AKP begins constitution change talks with MHP, re-invites CHP

AKP begins constitution change talks with MHP, re-invites CHP

AA photo

Prime Minister Binali Yıldırım held a meeting with Nationalist Movement Party (MHP) leader Devlet Bahçeli to offer two constitutional drafts on changing Turkey to an executive presidential system, also inviting the main opposition Republican People’s Party (CHP) to participate in talks despite differing opinions.

The ruling Justice and Development Party (AKP) began the dual meetings on constitutional drafts, including the presidential system change on Nov. 10. 

The meeting was scheduled in the Prime Ministry’s Çankaya Palace, after Yıldırım announced the beginning of constitution talks on Nov. 9. One of the offers included a whole new constitution based on the presidential system and the other is an amended version of the existing constitution to make it more compatible with an executive presidential system.  

“Both alternatives are on the table. We need 330 affirmative votes to bring the constitutional amendment to the public vote. For AKP, it is not possible for us to achieve that by ourselves. In this manner, MHP’s support is needed.
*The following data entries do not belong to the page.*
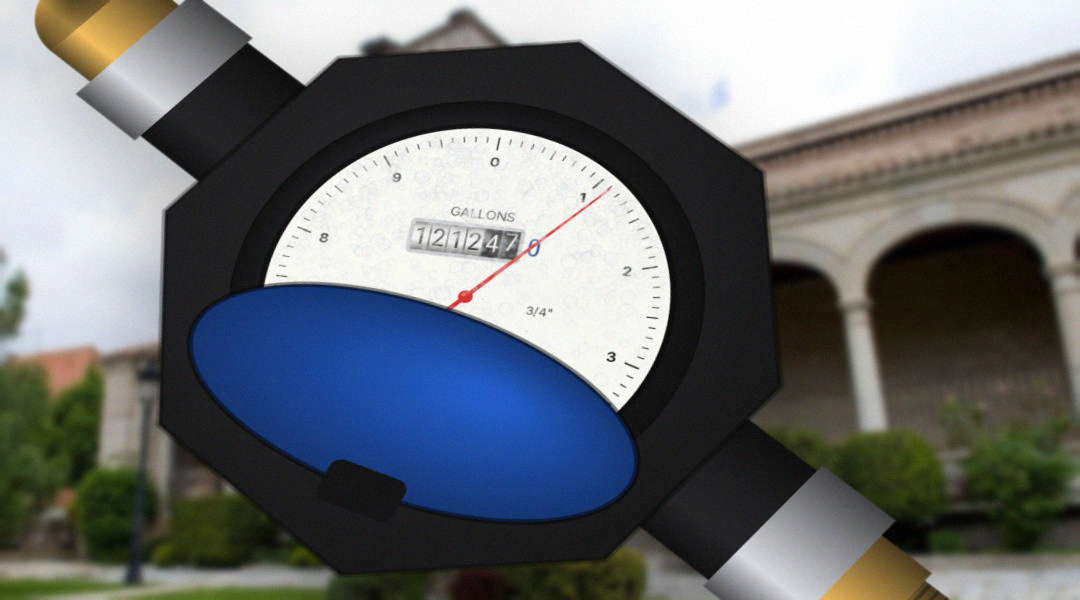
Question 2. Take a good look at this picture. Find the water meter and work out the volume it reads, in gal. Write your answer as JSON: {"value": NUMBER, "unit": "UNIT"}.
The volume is {"value": 1212471.1, "unit": "gal"}
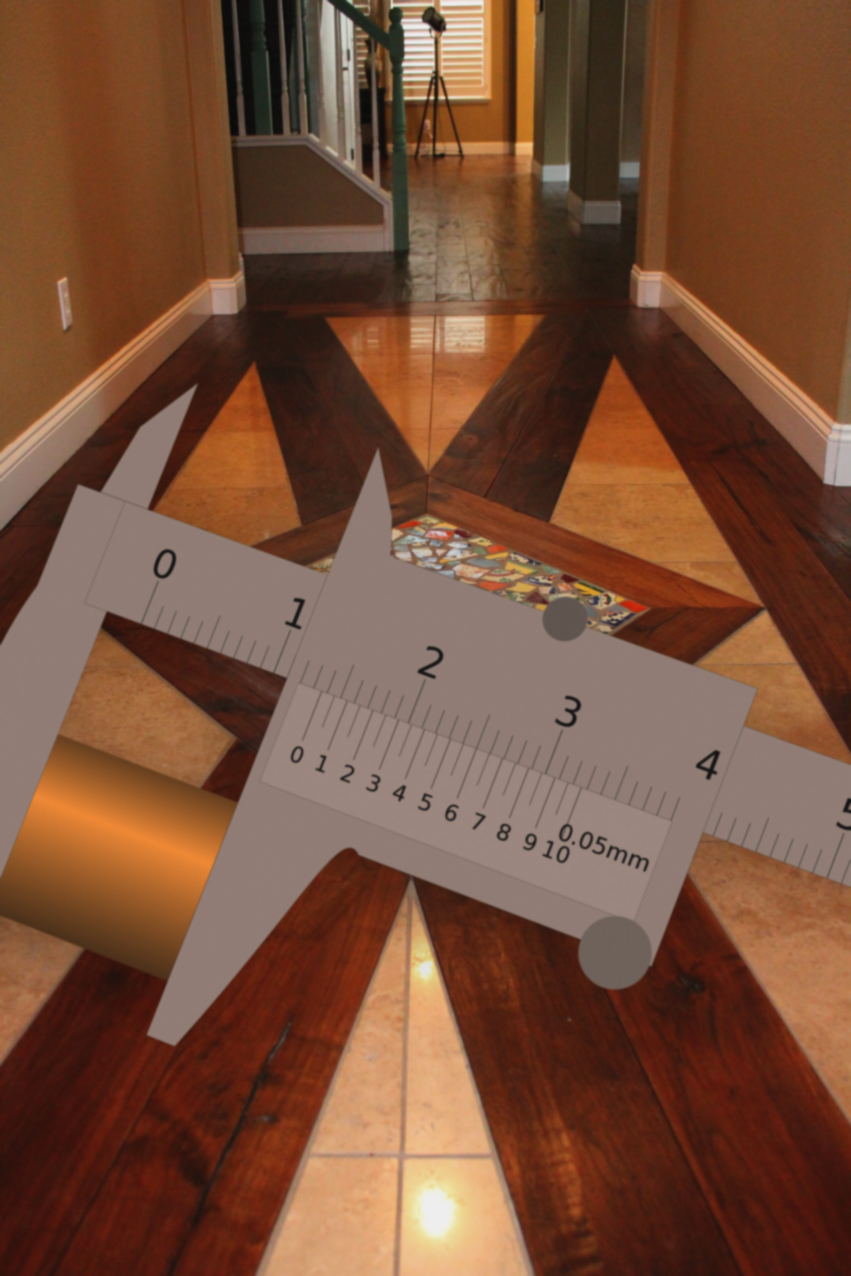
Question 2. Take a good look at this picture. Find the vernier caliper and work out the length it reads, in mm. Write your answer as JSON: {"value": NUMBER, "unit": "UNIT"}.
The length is {"value": 13.6, "unit": "mm"}
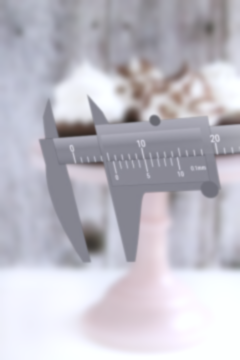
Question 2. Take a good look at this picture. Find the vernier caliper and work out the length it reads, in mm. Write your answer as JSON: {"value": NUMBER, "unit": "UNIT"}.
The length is {"value": 5.6, "unit": "mm"}
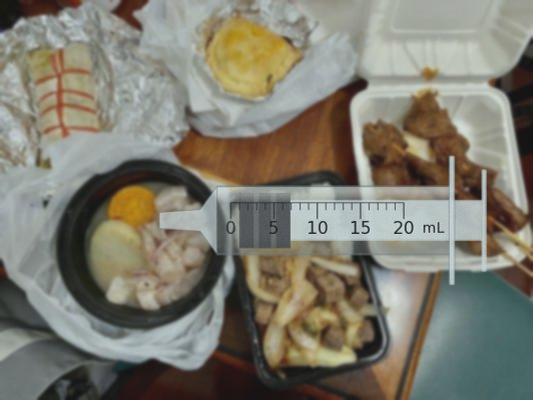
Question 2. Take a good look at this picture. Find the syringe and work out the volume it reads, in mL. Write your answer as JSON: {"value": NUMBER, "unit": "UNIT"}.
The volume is {"value": 1, "unit": "mL"}
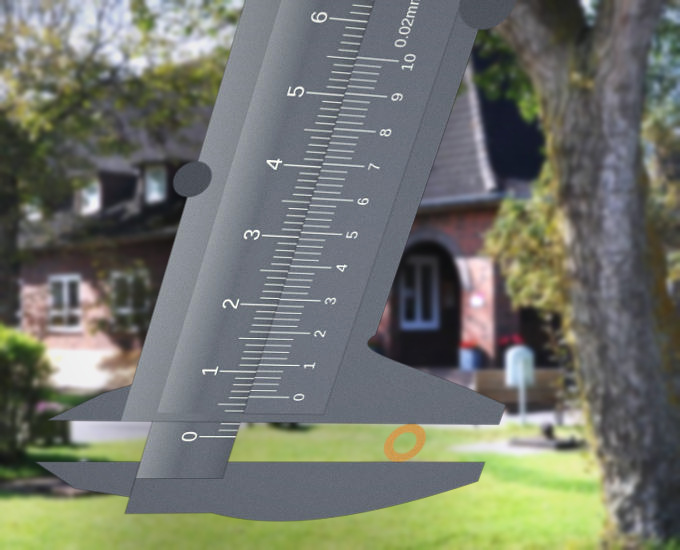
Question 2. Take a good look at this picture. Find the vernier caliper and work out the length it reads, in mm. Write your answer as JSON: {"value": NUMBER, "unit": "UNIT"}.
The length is {"value": 6.2, "unit": "mm"}
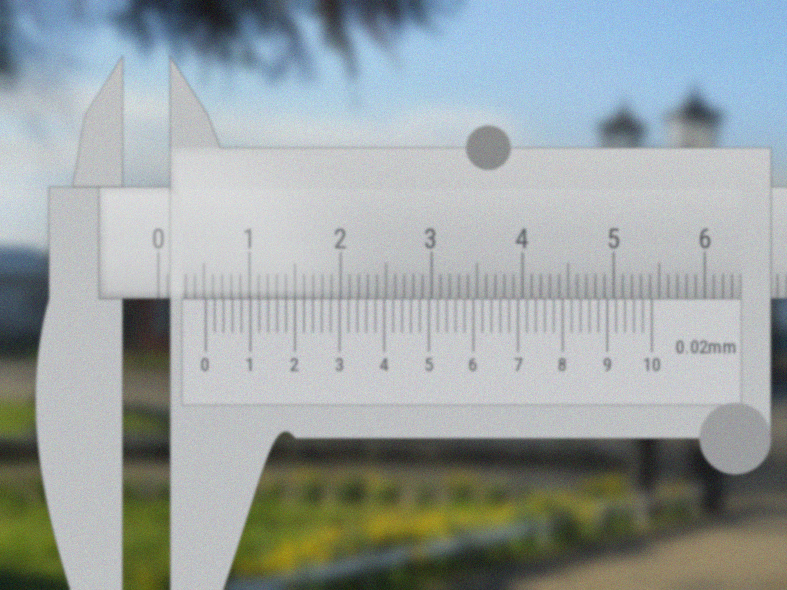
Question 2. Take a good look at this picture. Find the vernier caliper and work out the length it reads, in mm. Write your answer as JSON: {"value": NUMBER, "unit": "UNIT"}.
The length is {"value": 5.2, "unit": "mm"}
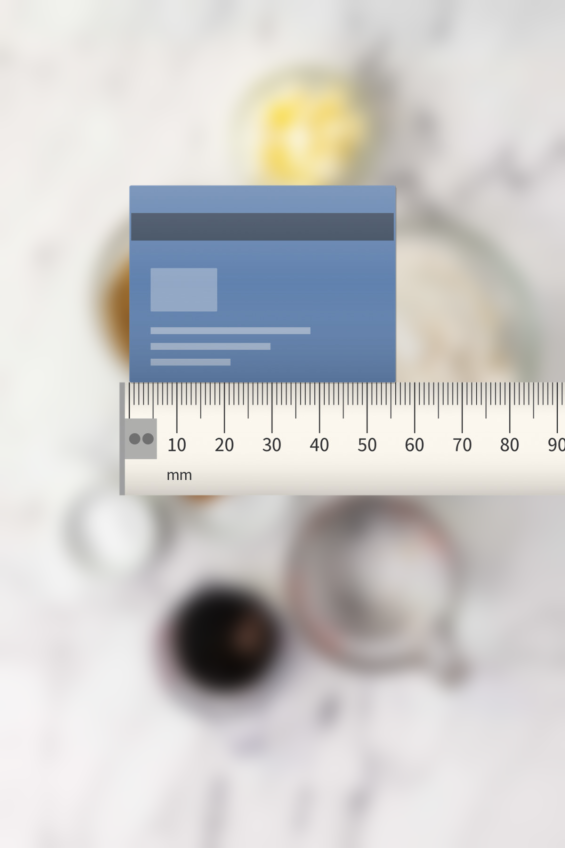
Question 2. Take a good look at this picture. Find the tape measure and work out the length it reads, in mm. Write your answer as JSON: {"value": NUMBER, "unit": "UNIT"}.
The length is {"value": 56, "unit": "mm"}
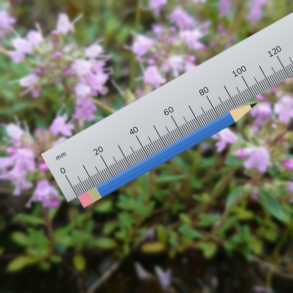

We have initiated our work grounding on this,” Yıldırım told reporters on Nov. 9.

The AKP’s long-awaited wish to pass a constitutional change gained momentum after MHP head Bahçeli proposed bringing the issue to a public vote on Oct. 11. Even though his proposal was interpreted as covert support for the voting process in parliament, Bahçeli also stressed that the MHP would decide on its stance after evaluating the AKP’s draft.

With 316 seats in parliament, the AKP is at least 14 votes short of introducing a constitutional amendment, as any charter change requires the support of at least 330 votes in order to take it to a referendum.

 Even though the AKP-MHP meeting seems crucial for the parliamentary vote, Yıldırım also called for the CHP, which remains opposed to the system change, to participate in the preparation of the new charter.

“The CHP has a negative attitude. But we think there is still time. We repeat our call to the CHP. Our door is open,” he said on Nov. 9.

The CHP’s spokeswoman Selin Sayek Böke dismissed the call.Speaking to reporters after her party’s executive board meeting, Böke stressed that the party would only support a change to make the country “more democratic and free.”